** Task inputs follows **

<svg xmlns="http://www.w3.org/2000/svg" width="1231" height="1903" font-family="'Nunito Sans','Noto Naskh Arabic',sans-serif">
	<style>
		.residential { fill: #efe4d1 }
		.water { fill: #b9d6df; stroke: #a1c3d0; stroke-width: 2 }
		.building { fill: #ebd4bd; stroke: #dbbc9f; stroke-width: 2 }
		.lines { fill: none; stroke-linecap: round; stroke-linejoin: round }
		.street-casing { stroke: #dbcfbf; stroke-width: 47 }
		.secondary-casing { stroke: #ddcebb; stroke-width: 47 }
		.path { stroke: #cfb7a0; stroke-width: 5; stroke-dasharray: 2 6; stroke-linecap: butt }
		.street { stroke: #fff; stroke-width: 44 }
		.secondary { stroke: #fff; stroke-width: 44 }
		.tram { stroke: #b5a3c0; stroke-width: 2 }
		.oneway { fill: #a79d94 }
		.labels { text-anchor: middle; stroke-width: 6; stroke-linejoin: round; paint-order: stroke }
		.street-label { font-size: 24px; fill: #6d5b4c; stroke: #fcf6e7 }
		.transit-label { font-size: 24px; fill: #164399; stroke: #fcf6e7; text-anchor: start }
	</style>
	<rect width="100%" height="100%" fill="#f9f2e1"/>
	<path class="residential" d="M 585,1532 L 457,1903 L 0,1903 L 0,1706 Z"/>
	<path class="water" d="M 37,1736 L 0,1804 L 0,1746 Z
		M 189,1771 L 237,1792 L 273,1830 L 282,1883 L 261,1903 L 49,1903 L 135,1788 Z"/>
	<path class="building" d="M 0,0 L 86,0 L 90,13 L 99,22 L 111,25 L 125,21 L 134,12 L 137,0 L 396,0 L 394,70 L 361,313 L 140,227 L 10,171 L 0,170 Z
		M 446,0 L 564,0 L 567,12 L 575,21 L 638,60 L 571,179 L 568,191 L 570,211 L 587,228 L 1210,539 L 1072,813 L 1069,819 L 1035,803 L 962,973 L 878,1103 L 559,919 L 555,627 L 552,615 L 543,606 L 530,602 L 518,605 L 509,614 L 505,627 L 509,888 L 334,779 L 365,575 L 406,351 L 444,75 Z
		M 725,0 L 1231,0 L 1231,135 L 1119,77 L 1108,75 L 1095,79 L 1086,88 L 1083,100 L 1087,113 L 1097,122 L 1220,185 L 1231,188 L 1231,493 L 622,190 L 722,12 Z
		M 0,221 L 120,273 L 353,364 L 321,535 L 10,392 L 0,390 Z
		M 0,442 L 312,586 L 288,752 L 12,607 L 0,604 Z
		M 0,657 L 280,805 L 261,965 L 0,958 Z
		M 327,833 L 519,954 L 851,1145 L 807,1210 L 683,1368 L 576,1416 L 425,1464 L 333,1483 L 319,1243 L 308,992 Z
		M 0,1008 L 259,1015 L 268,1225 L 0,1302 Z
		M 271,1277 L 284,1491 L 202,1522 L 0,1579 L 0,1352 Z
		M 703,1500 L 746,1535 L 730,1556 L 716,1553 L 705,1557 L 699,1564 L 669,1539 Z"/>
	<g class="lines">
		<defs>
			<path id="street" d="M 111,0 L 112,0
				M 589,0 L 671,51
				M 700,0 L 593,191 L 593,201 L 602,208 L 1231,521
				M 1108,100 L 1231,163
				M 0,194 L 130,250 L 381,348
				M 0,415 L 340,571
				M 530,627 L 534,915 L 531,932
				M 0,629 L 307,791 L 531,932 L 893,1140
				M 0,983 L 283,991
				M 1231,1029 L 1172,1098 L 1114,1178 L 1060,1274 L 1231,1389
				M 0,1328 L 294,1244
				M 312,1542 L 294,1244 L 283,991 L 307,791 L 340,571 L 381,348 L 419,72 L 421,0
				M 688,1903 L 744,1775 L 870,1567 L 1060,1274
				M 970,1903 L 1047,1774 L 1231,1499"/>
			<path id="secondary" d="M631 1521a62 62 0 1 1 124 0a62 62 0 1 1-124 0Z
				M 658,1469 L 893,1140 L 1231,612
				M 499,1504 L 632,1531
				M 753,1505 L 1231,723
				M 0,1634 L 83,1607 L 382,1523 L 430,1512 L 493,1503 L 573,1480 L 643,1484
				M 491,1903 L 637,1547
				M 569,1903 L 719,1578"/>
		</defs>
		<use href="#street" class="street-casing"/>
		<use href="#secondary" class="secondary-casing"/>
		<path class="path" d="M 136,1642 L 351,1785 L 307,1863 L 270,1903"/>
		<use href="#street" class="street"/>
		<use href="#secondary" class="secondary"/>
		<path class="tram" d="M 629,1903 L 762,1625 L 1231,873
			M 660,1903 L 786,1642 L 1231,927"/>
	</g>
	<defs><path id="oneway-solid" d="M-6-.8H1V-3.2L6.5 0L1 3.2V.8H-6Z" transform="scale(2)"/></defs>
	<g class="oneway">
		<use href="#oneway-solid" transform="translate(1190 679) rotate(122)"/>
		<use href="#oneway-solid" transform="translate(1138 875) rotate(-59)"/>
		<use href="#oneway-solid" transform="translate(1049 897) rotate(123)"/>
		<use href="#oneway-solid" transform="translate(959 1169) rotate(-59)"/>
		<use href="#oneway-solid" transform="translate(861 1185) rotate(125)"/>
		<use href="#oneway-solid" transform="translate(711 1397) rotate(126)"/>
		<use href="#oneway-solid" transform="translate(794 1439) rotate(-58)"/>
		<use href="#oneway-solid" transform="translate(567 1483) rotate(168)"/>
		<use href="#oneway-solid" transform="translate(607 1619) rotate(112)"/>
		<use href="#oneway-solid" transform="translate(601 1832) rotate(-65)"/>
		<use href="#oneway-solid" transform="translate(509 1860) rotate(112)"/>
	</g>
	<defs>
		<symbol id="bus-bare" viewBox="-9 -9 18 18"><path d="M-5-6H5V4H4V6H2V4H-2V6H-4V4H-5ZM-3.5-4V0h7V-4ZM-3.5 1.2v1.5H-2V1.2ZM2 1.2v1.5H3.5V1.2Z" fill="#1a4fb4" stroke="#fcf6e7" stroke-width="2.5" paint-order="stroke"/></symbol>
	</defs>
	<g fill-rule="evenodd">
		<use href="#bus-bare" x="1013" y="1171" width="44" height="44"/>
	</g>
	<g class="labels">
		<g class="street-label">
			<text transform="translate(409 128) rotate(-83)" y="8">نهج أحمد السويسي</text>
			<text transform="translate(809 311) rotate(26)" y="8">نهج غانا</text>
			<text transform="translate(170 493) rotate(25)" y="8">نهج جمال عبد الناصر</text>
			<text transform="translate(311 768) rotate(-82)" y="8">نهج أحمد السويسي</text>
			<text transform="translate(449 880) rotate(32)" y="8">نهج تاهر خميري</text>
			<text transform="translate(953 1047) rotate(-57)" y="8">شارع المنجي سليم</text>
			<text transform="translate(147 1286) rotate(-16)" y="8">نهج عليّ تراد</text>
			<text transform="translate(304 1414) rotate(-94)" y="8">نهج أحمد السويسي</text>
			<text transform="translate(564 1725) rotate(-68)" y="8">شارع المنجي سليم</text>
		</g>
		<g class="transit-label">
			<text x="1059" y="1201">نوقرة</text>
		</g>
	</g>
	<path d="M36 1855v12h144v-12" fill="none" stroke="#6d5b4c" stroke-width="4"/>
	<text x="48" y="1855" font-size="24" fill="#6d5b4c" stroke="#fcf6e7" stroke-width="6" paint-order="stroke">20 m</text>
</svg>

** End of Task inputs **

* [What needs to be done]:
Copy every record above exactly as it is.

* [Result for this exercise]:
<svg xmlns="http://www.w3.org/2000/svg" width="1231" height="1903" font-family="'Nunito Sans','Noto Naskh Arabic',sans-serif">
	<style>
		.residential { fill: #efe4d1 }
		.water { fill: #b9d6df; stroke: #a1c3d0; stroke-width: 2 }
		.building { fill: #ebd4bd; stroke: #dbbc9f; stroke-width: 2 }
		.lines { fill: none; stroke-linecap: round; stroke-linejoin: round }
		.street-casing { stroke: #dbcfbf; stroke-width: 47 }
		.secondary-casing { stroke: #ddcebb; stroke-width: 47 }
		.path { stroke: #cfb7a0; stroke-width: 5; stroke-dasharray: 2 6; stroke-linecap: butt }
		.street { stroke: #fff; stroke-width: 44 }
		.secondary { stroke: #fff; stroke-width: 44 }
		.tram { stroke: #b5a3c0; stroke-width: 2 }
		.oneway { fill: #a79d94 }
		.labels { text-anchor: middle; stroke-width: 6; stroke-linejoin: round; paint-order: stroke }
		.street-label { font-size: 24px; fill: #6d5b4c; stroke: #fcf6e7 }
		.transit-label { font-size: 24px; fill: #164399; stroke: #fcf6e7; text-anchor: start }
	</style>
	<rect width="100%" height="100%" fill="#f9f2e1"/>
	<path class="residential" d="M 585,1532 L 457,1903 L 0,1903 L 0,1706 Z"/>
	<path class="water" d="M 37,1736 L 0,1804 L 0,1746 Z
		M 189,1771 L 237,1792 L 273,1830 L 282,1883 L 261,1903 L 49,1903 L 135,1788 Z"/>
	<path class="building" d="M 0,0 L 86,0 L 90,13 L 99,22 L 111,25 L 125,21 L 134,12 L 137,0 L 396,0 L 394,70 L 361,313 L 140,227 L 10,171 L 0,170 Z
		M 446,0 L 564,0 L 567,12 L 575,21 L 638,60 L 571,179 L 568,191 L 570,211 L 587,228 L 1210,539 L 1072,813 L 1069,819 L 1035,803 L 962,973 L 878,1103 L 559,919 L 555,627 L 552,615 L 543,606 L 530,602 L 518,605 L 509,614 L 505,627 L 509,888 L 334,779 L 365,575 L 406,351 L 444,75 Z
		M 725,0 L 1231,0 L 1231,135 L 1119,77 L 1108,75 L 1095,79 L 1086,88 L 1083,100 L 1087,113 L 1097,122 L 1220,185 L 1231,188 L 1231,493 L 622,190 L 722,12 Z
		M 0,221 L 120,273 L 353,364 L 321,535 L 10,392 L 0,390 Z
		M 0,442 L 312,586 L 288,752 L 12,607 L 0,604 Z
		M 0,657 L 280,805 L 261,965 L 0,958 Z
		M 327,833 L 519,954 L 851,1145 L 807,1210 L 683,1368 L 576,1416 L 425,1464 L 333,1483 L 319,1243 L 308,992 Z
		M 0,1008 L 259,1015 L 268,1225 L 0,1302 Z
		M 271,1277 L 284,1491 L 202,1522 L 0,1579 L 0,1352 Z
		M 703,1500 L 746,1535 L 730,1556 L 716,1553 L 705,1557 L 699,1564 L 669,1539 Z"/>
	<g class="lines">
		<defs>
			<path id="street" d="M 111,0 L 112,0
				M 589,0 L 671,51
				M 700,0 L 593,191 L 593,201 L 602,208 L 1231,521
				M 1108,100 L 1231,163
				M 0,194 L 130,250 L 381,348
				M 0,415 L 340,571
				M 530,627 L 534,915 L 531,932
				M 0,629 L 307,791 L 531,932 L 893,1140
				M 0,983 L 283,991
				M 1231,1029 L 1172,1098 L 1114,1178 L 1060,1274 L 1231,1389
				M 0,1328 L 294,1244
				M 312,1542 L 294,1244 L 283,991 L 307,791 L 340,571 L 381,348 L 419,72 L 421,0
				M 688,1903 L 744,1775 L 870,1567 L 1060,1274
				M 970,1903 L 1047,1774 L 1231,1499"/>
			<path id="secondary" d="M631 1521a62 62 0 1 1 124 0a62 62 0 1 1-124 0Z
				M 658,1469 L 893,1140 L 1231,612
				M 499,1504 L 632,1531
				M 753,1505 L 1231,723
				M 0,1634 L 83,1607 L 382,1523 L 430,1512 L 493,1503 L 573,1480 L 643,1484
				M 491,1903 L 637,1547
				M 569,1903 L 719,1578"/>
		</defs>
		<use href="#street" class="street-casing"/>
		<use href="#secondary" class="secondary-casing"/>
		<path class="path" d="M 136,1642 L 351,1785 L 307,1863 L 270,1903"/>
		<use href="#street" class="street"/>
		<use href="#secondary" class="secondary"/>
		<path class="tram" d="M 629,1903 L 762,1625 L 1231,873
			M 660,1903 L 786,1642 L 1231,927"/>
	</g>
	<defs><path id="oneway-solid" d="M-6-.8H1V-3.2L6.5 0L1 3.2V.8H-6Z" transform="scale(2)"/></defs>
	<g class="oneway">
		<use href="#oneway-solid" transform="translate(1190 679) rotate(122)"/>
		<use href="#oneway-solid" transform="translate(1138 875) rotate(-59)"/>
		<use href="#oneway-solid" transform="translate(1049 897) rotate(123)"/>
		<use href="#oneway-solid" transform="translate(959 1169) rotate(-59)"/>
		<use href="#oneway-solid" transform="translate(861 1185) rotate(125)"/>
		<use href="#oneway-solid" transform="translate(711 1397) rotate(126)"/>
		<use href="#oneway-solid" transform="translate(794 1439) rotate(-58)"/>
		<use href="#oneway-solid" transform="translate(567 1483) rotate(168)"/>
		<use href="#oneway-solid" transform="translate(607 1619) rotate(112)"/>
		<use href="#oneway-solid" transform="translate(601 1832) rotate(-65)"/>
		<use href="#oneway-solid" transform="translate(509 1860) rotate(112)"/>
	</g>
	<defs>
		<symbol id="bus-bare" viewBox="-9 -9 18 18"><path d="M-5-6H5V4H4V6H2V4H-2V6H-4V4H-5ZM-3.5-4V0h7V-4ZM-3.5 1.2v1.5H-2V1.2ZM2 1.2v1.5H3.5V1.2Z" fill="#1a4fb4" stroke="#fcf6e7" stroke-width="2.5" paint-order="stroke"/></symbol>
	</defs>
	<g fill-rule="evenodd">
		<use href="#bus-bare" x="1013" y="1171" width="44" height="44"/>
	</g>
	<g class="labels">
		<g class="street-label">
			<text transform="translate(409 128) rotate(-83)" y="8">نهج أحمد السويسي</text>
			<text transform="translate(809 311) rotate(26)" y="8">نهج غانا</text>
			<text transform="translate(170 493) rotate(25)" y="8">نهج جمال عبد الناصر</text>
			<text transform="translate(311 768) rotate(-82)" y="8">نهج أحمد السويسي</text>
			<text transform="translate(449 880) rotate(32)" y="8">نهج تاهر خميري</text>
			<text transform="translate(953 1047) rotate(-57)" y="8">شارع المنجي سليم</text>
			<text transform="translate(147 1286) rotate(-16)" y="8">نهج عليّ تراد</text>
			<text transform="translate(304 1414) rotate(-94)" y="8">نهج أحمد السويسي</text>
			<text transform="translate(564 1725) rotate(-68)" y="8">شارع المنجي سليم</text>
		</g>
		<g class="transit-label">
			<text x="1059" y="1201">نوقرة</text>
		</g>
	</g>
	<path d="M36 1855v12h144v-12" fill="none" stroke="#6d5b4c" stroke-width="4"/>
	<text x="48" y="1855" font-size="24" fill="#6d5b4c" stroke="#fcf6e7" stroke-width="6" paint-order="stroke">20 m</text>
</svg>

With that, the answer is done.